Return all of the records below verbatim.
[[ MATERIALS PROVIDED open ]]
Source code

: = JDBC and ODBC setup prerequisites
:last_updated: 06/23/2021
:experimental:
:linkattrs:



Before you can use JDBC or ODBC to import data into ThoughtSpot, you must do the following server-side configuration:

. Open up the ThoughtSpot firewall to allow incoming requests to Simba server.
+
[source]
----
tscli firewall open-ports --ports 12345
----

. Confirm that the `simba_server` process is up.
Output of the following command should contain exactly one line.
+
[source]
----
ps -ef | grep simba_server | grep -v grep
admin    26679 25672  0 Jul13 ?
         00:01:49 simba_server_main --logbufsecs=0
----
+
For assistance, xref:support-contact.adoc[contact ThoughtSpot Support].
[[ MATERIALS PROVIDED closed ]]
* _SOLUTION FOR THIS TASK_:
Source code

: = JDBC and ODBC setup prerequisites
:last_updated: 06/23/2021
:experimental:
:linkattrs:



Before you can use JDBC or ODBC to import data into ThoughtSpot, you must do the following server-side configuration:

. Open up the ThoughtSpot firewall to allow incoming requests to Simba server.
+
[source]
----
tscli firewall open-ports --ports 12345
----

. Confirm that the `simba_server` process is up.
Output of the following command should contain exactly one line.
+
[source]
----
ps -ef | grep simba_server | grep -v grep
admin    26679 25672  0 Jul13 ?
         00:01:49 simba_server_main --logbufsecs=0
----
+
For assistance, xref:support-contact.adoc[contact ThoughtSpot Support].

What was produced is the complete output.